Problem to work on => Reproduce the records that follow in full, excluding any picture they contain.

Given information =>
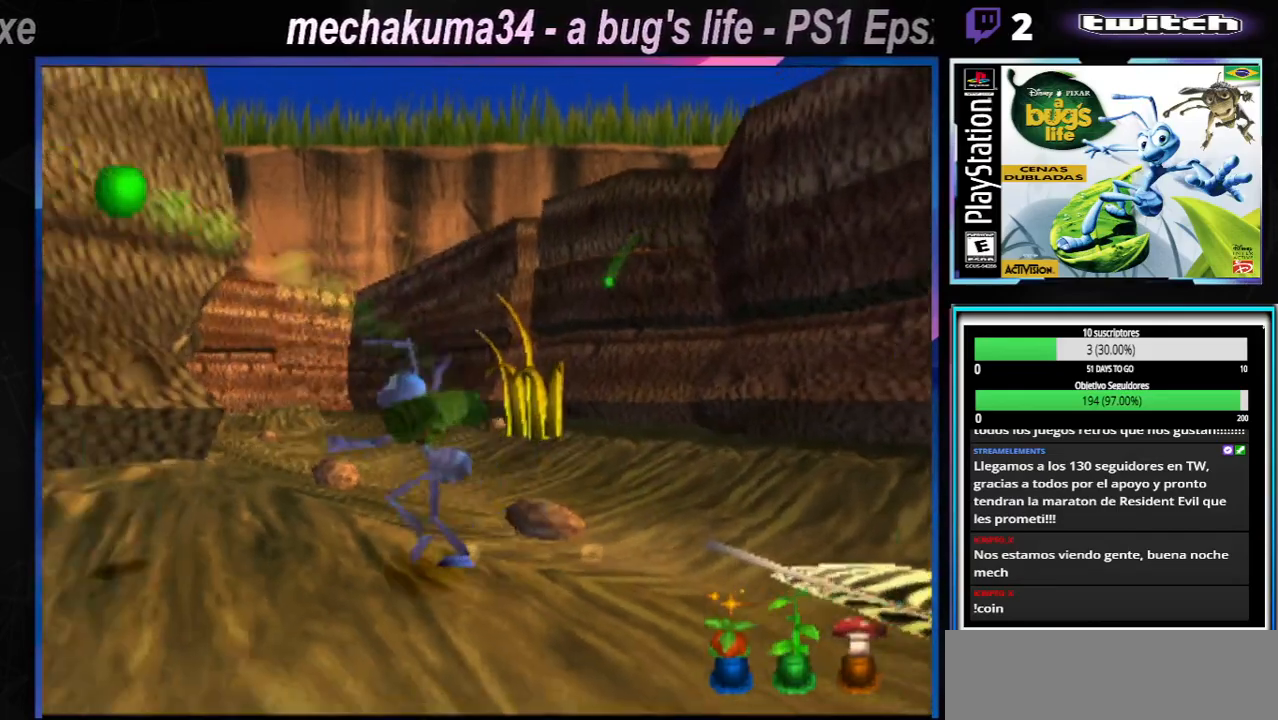
Gameplay with a controller (Xbox layout); each line is a JSON object with the inputs held at the frame after it. "events" lists button and stick changes between this image and that frame as [ms after this image, input, new state], when the widget could be followed in between. Not read: L1 L3 R1 R3.
{"buttons": ["A", "X"], "left_stick": "up-left", "right_stick": "center", "events": [[34, "left_stick", "left"], [67, "X", "up"], [334, "A", "down"], [334, "X", "down"], [334, "left_stick", "center"], [484, "left_stick", "up-left"]]}
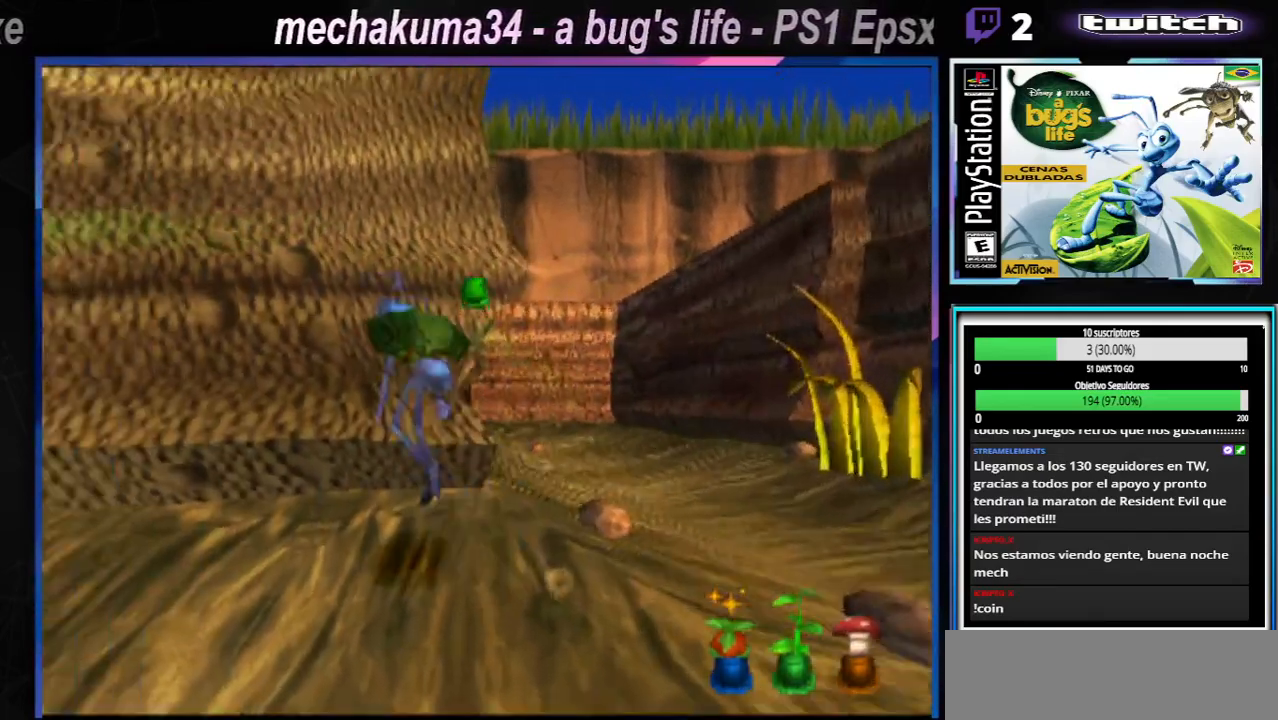
{"buttons": [], "left_stick": "left", "right_stick": "center", "events": [[17, "left_stick", "left"], [434, "A", "up"], [434, "X", "up"]]}
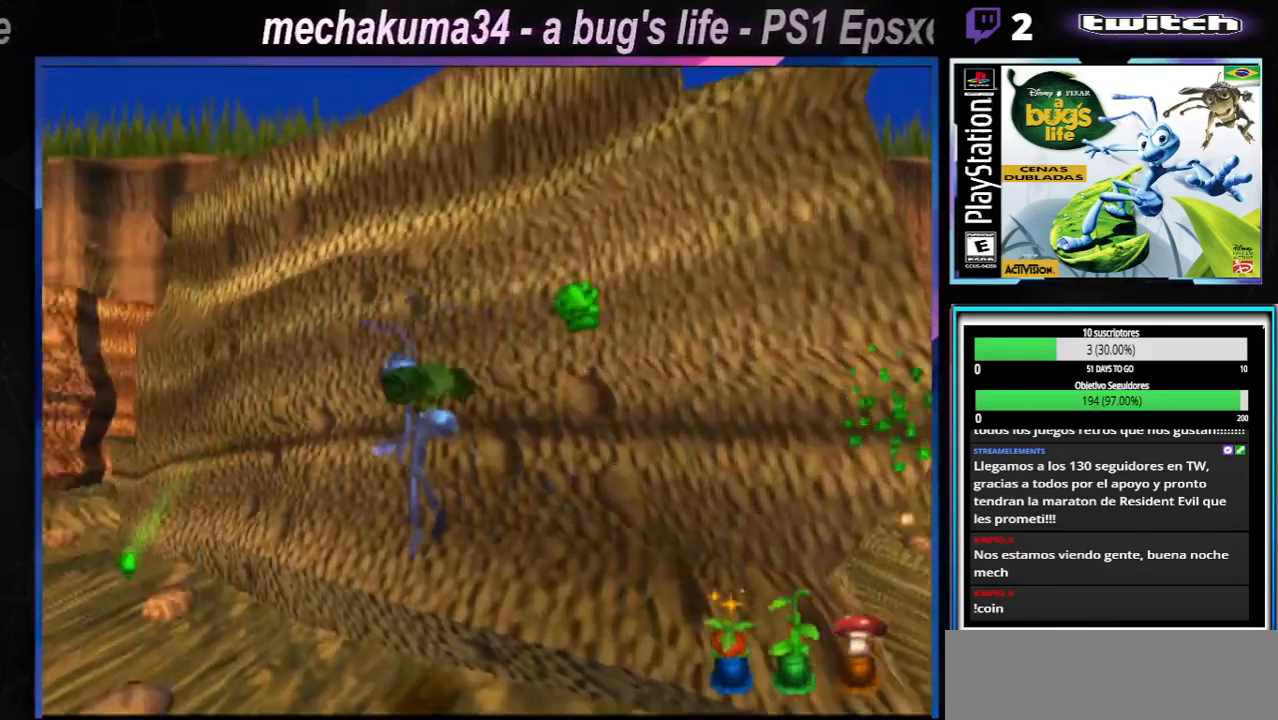
{"buttons": [], "left_stick": "right", "right_stick": "center", "events": [[317, "left_stick", "right"]]}
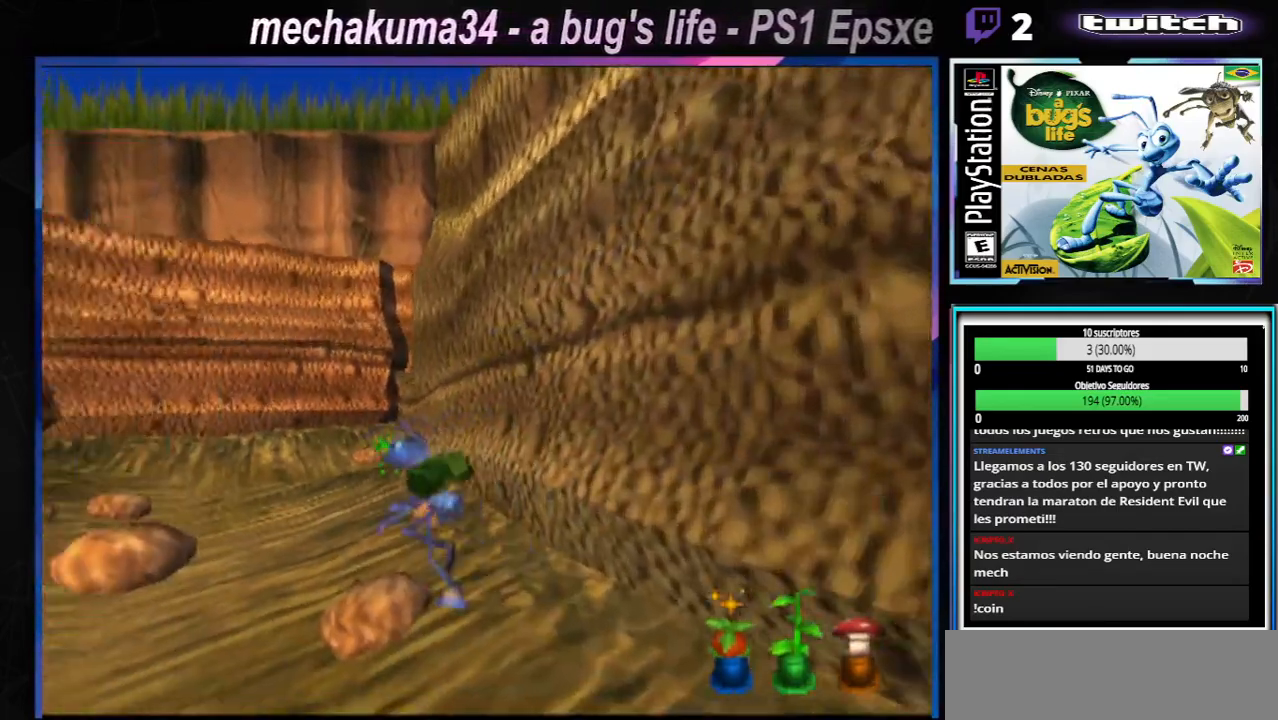
{"buttons": [], "left_stick": "right", "right_stick": "center", "events": [[117, "A", "down"], [217, "X", "down"], [467, "A", "up"], [467, "X", "up"]]}
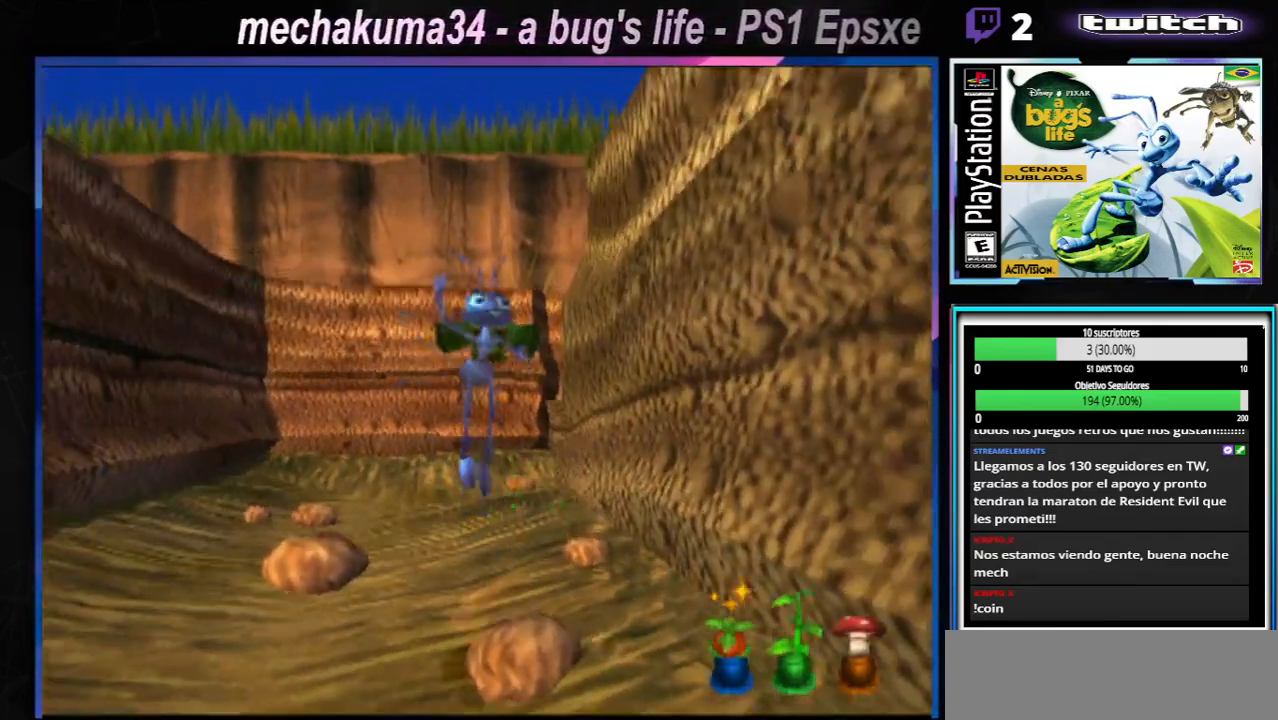
{"buttons": [], "left_stick": "right", "right_stick": "center", "events": [[151, "X", "down"], [234, "A", "down"], [384, "A", "up"], [384, "X", "up"]]}
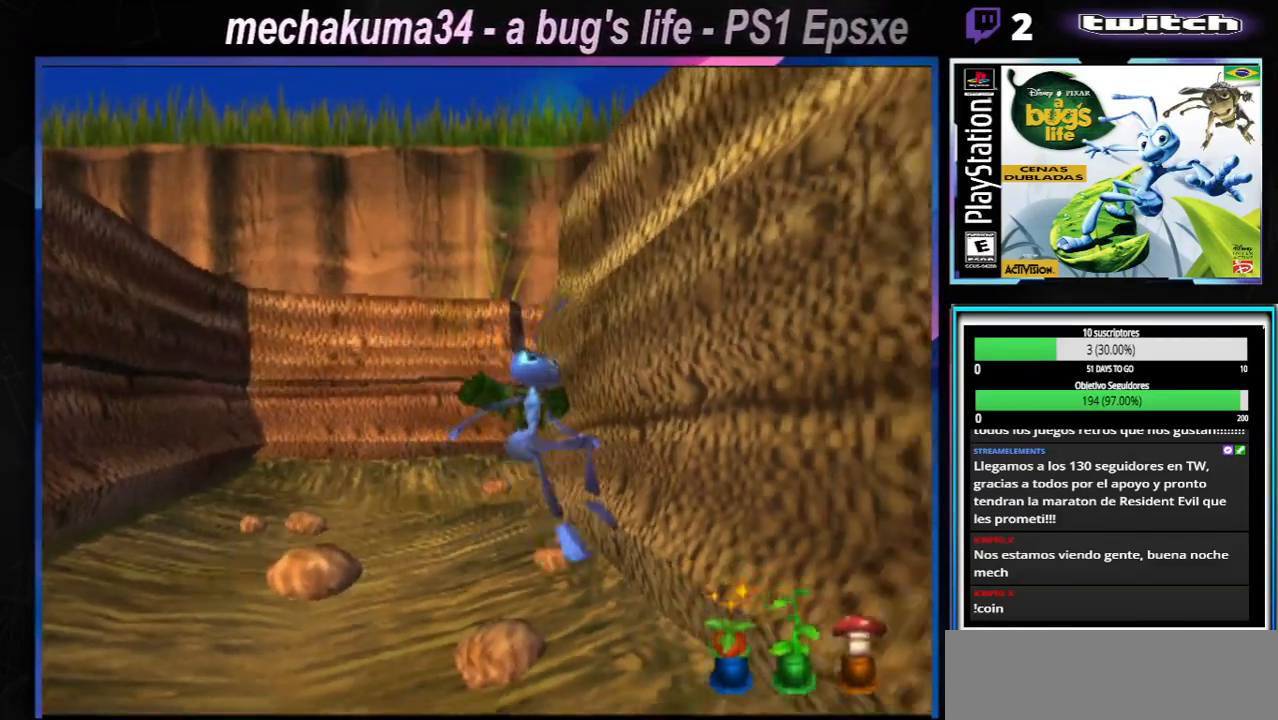
{"buttons": [], "left_stick": "right", "right_stick": "center", "events": [[150, "A", "down"], [183, "X", "down"], [417, "A", "up"], [450, "X", "up"]]}
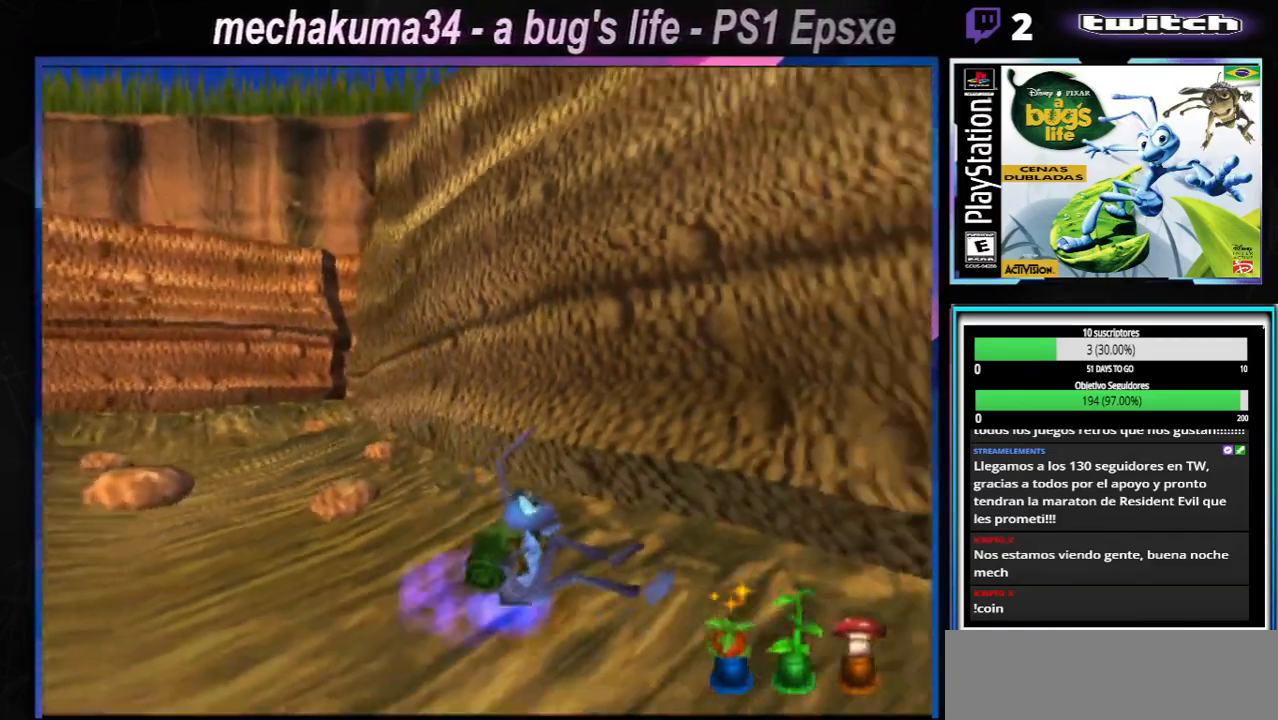
{"buttons": [], "left_stick": "right", "right_stick": "center", "events": []}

Response to the task =>
Gameplay with a controller (Xbox layout); each line is a JSON object with the inputs held at the frame after it. "events" lists button and stick changes between this image and that frame as [ms after this image, input, new state], when the widget could be followed in between. Not read: L1 L3 R1 R3.
{"buttons": ["A", "X"], "left_stick": "up-left", "right_stick": "center", "events": [[34, "left_stick", "left"], [67, "X", "up"], [334, "A", "down"], [334, "X", "down"], [334, "left_stick", "center"], [484, "left_stick", "up-left"]]}
{"buttons": [], "left_stick": "left", "right_stick": "center", "events": [[17, "left_stick", "left"], [434, "A", "up"], [434, "X", "up"]]}
{"buttons": [], "left_stick": "right", "right_stick": "center", "events": [[317, "left_stick", "right"]]}
{"buttons": [], "left_stick": "right", "right_stick": "center", "events": [[117, "A", "down"], [217, "X", "down"], [467, "A", "up"], [467, "X", "up"]]}
{"buttons": [], "left_stick": "right", "right_stick": "center", "events": [[151, "X", "down"], [234, "A", "down"], [384, "A", "up"], [384, "X", "up"]]}
{"buttons": [], "left_stick": "right", "right_stick": "center", "events": [[150, "A", "down"], [183, "X", "down"], [417, "A", "up"], [450, "X", "up"]]}
{"buttons": [], "left_stick": "right", "right_stick": "center", "events": []}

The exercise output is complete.